Sucedió algo similar con Eduardo Cunha, predecesor de Calheiros en el cargo y gran promotor del proceso que expulsó a Rousseff de la presidencia. Pues bien: la plana mayor del PMDB se enrocó junto a Calheiros y se negó a acatar la sentencia preliminar. Tres días después, tras mover los hilos adecuados, dicho tribunal volvió a pronunciarse para, esta vez, fallar a favor de Calheiros. Entre quienes movieron ficha para evitar su expulsión están los expresidentes José Sarney y Fernando Henrique Cardoso.
Reprimir protestas a cualquier precio
“Por primera vez surgen dudas generalizadas, más allá del sector de izquierda, contra el gobierno por su falta de legitimidad”, explica Rodrigo Vizeu, periodista del diario Folha de São Paulo. El martes, 6 de diciembre, la Policía Militar dio un paso cargado de simbolismo que ni el gobierno militar de la dictadura se atrevió a pensar en su día: varios agentes entraron en una de las iglesia más antiguas de Río de Janeiro -para ello rompieron las vidrieras del segundo piso- para disparar bombas aturdidoras y balas de goma a los policías, profesores, personal sanitario y demás funcionarios que protestaban contra una nueva bajada de sus raquíticos salarios y el aumento de impuestos regresivos.
Que la policía militar abriese fuego desde un templo católico en el país con más católicos –y cristianos en general- del planeta era algo impensable hasta hace apenas dos días. Más allá del terror de Estado, resulta potencialmente desestabilizador que esta vez haya agentes de policía entre las víctimas de la impunidad de que gozan los cuerpos de seguridad en Brasil. Un hecho que muestra la magnitud del problema: la cifra oficial de civiles muertos a manos de la policía durante el periodo democrático supera holgadamente al de víctimas de la dictadura militar (1964-1985).
Reforma constitucional express
El mismo día que se aprobó la versión descafeinada de medidas anticorrupción, el Senado también aprobó una reforma constitucional express que establece un límite para el gasto público. La Propuesta de Enmienda Constitucional 55, popularmente conocida como PEC 55, prevé la congelación del gasto público durante los próximos 20 años y se ha convertido en la medida estrella del gobierno Temer, adalid de la austeridad presupuestaria que prioriza el recorte social y ya ha puesto en marcha una ambiciosa ola privatizadora.

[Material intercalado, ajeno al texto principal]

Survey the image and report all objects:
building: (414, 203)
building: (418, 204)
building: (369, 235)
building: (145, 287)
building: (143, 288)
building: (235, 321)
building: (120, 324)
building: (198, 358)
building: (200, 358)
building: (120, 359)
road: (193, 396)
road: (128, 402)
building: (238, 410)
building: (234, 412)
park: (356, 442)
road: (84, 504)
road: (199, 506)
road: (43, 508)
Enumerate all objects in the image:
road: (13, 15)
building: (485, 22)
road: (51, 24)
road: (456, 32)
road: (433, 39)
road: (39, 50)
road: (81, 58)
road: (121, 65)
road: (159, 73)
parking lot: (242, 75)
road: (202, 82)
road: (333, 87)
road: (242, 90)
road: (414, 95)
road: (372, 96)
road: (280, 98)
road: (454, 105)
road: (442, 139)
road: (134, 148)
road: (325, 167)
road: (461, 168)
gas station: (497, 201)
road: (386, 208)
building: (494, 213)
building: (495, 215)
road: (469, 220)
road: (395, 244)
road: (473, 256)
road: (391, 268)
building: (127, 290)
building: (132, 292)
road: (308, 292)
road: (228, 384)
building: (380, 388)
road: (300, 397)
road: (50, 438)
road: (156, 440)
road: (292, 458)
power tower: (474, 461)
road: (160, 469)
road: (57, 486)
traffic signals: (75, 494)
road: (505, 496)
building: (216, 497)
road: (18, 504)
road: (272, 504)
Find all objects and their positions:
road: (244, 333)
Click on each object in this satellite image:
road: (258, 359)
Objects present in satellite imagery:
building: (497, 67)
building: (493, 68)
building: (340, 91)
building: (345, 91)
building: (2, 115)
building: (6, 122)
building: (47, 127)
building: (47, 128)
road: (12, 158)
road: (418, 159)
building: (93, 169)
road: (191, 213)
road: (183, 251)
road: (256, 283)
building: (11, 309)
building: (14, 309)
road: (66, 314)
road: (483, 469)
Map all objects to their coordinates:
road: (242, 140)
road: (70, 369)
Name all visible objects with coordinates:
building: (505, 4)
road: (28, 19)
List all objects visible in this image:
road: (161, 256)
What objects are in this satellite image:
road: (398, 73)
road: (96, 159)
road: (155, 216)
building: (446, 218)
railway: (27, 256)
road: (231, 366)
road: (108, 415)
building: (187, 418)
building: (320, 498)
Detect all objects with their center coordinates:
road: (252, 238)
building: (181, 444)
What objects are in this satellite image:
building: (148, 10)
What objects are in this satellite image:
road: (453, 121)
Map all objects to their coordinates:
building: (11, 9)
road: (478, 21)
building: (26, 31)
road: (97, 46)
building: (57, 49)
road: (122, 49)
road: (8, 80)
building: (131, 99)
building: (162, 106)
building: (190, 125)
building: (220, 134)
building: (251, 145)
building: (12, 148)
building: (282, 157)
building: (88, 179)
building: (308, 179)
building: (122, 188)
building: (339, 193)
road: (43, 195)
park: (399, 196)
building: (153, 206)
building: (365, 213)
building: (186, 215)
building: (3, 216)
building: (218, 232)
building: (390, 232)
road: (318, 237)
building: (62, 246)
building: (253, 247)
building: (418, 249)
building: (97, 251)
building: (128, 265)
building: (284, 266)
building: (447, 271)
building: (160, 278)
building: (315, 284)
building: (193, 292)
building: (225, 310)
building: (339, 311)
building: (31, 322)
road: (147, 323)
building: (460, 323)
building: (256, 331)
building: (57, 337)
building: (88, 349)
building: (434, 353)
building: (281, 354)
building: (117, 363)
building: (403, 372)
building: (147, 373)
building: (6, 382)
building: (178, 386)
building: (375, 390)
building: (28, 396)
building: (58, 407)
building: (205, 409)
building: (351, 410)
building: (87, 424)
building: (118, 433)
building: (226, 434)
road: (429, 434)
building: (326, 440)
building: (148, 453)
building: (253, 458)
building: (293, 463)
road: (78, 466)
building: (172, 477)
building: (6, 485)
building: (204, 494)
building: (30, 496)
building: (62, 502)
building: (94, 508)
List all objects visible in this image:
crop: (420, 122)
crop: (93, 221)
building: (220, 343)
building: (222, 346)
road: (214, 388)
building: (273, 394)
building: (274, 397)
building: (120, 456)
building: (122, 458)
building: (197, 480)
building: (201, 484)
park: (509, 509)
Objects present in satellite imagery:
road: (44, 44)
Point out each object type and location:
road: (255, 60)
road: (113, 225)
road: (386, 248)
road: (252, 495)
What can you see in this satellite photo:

De nuevo la actualidad brasileña no escatima en simbolismo: un gobierno no electo modifica la constitución de una nación democrática en cuestión de horas para limitar el gasto público durante nada menos que dos décadas. “Brasil necesita volver a la constitucionalidad y la legitimidad del cargo de presidente de la República en 2018, que es cuando acaba el mandato de Temer, para que todo lo que está pasando sea revisado por un nuevo Congreso y un nuevo Senado”, explica con resignación Weder Ferreira, historiador y profesor de la Universidad Federal Rural de Río de Janeiro.